◆ DATA FOR REVIEW:
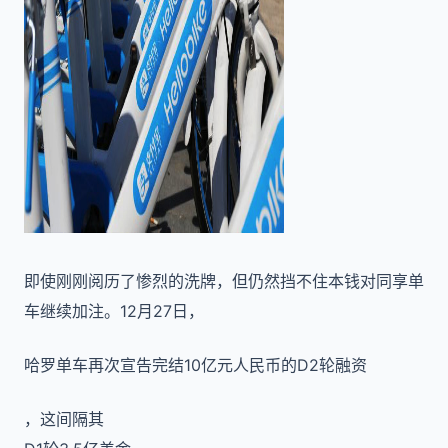
即使刚刚阅历了惨烈的洗牌，但仍然挡不住本钱对同享单
车继续加注。12月27日，
哈罗单车再次宣告完结10亿元人民币的D2轮融资
，这间隔其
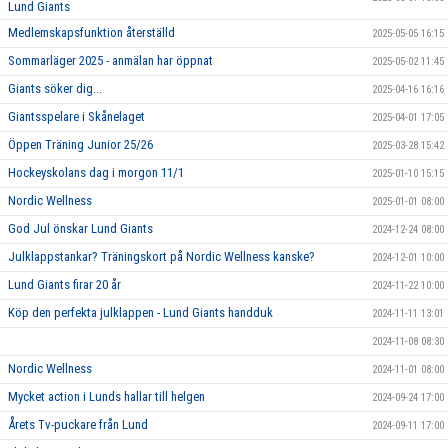
Lund Giants
Medlemskapsfunktion återställd
2025-05-05 16:15
Sommarläger 2025 - anmälan har öppnat
2025-05-02 11:45
Giants söker dig...
2025-04-16 16:16
Giantsspelare i Skånelaget
2025-04-01 17:05
Öppen Träning Junior 25/26
2025-03-28 15:42
Hockeyskolans dag i morgon 11/1
2025-01-10 15:15
Nordic Wellness
2025-01-01 08:00
God Jul önskar Lund Giants
2024-12-24 08:00
Julklappstankar? Träningskort på Nordic Wellness kanske?
2024-12-01 10:00
Lund Giants firar 20 år
2024-11-22 10:00
Köp den perfekta julklappen - Lund Giants handduk
2024-11-11 13:01
2024-11-08 08:30
Nordic Wellness
2024-11-01 08:00
Mycket action i Lunds hallar till helgen
2024-09-24 17:00
Årets Tv-puckare från Lund
2024-09-11 17:00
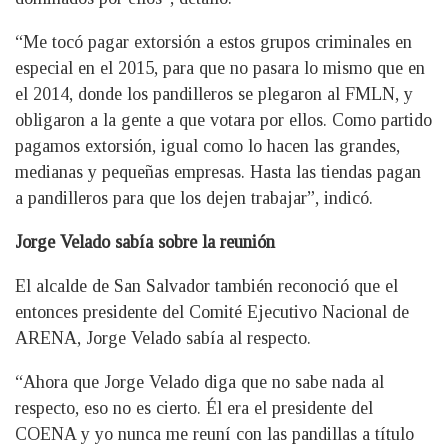
“Me tocó pagar extorsión a estos grupos criminales en
especial en el 2015, para que no pasara lo mismo que en
el 2014, donde los pandilleros se plegaron al FMLN, y
obligaron a la gente a que votara por ellos. Como partido
pagamos extorsión, igual como lo hacen las grandes,
medianas y pequeñas empresas. Hasta las tiendas pagan
a pandilleros para que los dejen trabajar”, indicó.
Jorge Velado sabía sobre la reunión
El alcalde de San Salvador también reconoció que el
entonces presidente del Comité Ejecutivo Nacional de
ARENA, Jorge Velado sabía al respecto.
“Ahora que Jorge Velado diga que no sabe nada al
respecto, eso no es cierto. Él era el presidente del
COENA y yo nunca me reuní con las pandillas a título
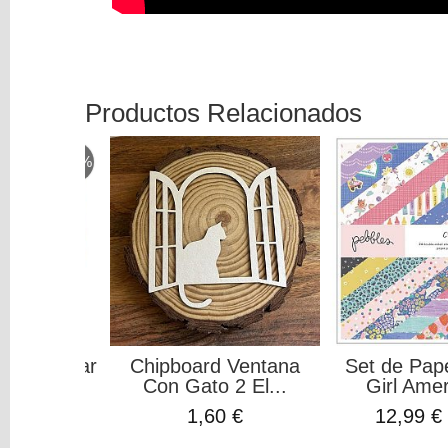
Productos Relacionados
-15 %
Encuadernar
Chipboard Ventana
Set de Pap
Azul...
Con Gato 2 El...
Girl Amer
€
1,60 €
12,99 €
3,99 €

◆ YOUR TASK: The range runs from the line with "Medlemskapsfunktion återställd" up to and including the line with "2024-09-11 17:00" in the listing above; please write out exactly those lines and nothing more.

◆ YOUR SOLUTION:
Medlemskapsfunktion återställd
2025-05-05 16:15
Sommarläger 2025 - anmälan har öppnat
2025-05-02 11:45
Giants söker dig...
2025-04-16 16:16
Giantsspelare i Skånelaget
2025-04-01 17:05
Öppen Träning Junior 25/26
2025-03-28 15:42
Hockeyskolans dag i morgon 11/1
2025-01-10 15:15
Nordic Wellness
2025-01-01 08:00
God Jul önskar Lund Giants
2024-12-24 08:00
Julklappstankar? Träningskort på Nordic Wellness kanske?
2024-12-01 10:00
Lund Giants firar 20 år
2024-11-22 10:00
Köp den perfekta julklappen - Lund Giants handduk
2024-11-11 13:01
2024-11-08 08:30
Nordic Wellness
2024-11-01 08:00
Mycket action i Lunds hallar till helgen
2024-09-24 17:00
Årets Tv-puckare från Lund
2024-09-11 17:00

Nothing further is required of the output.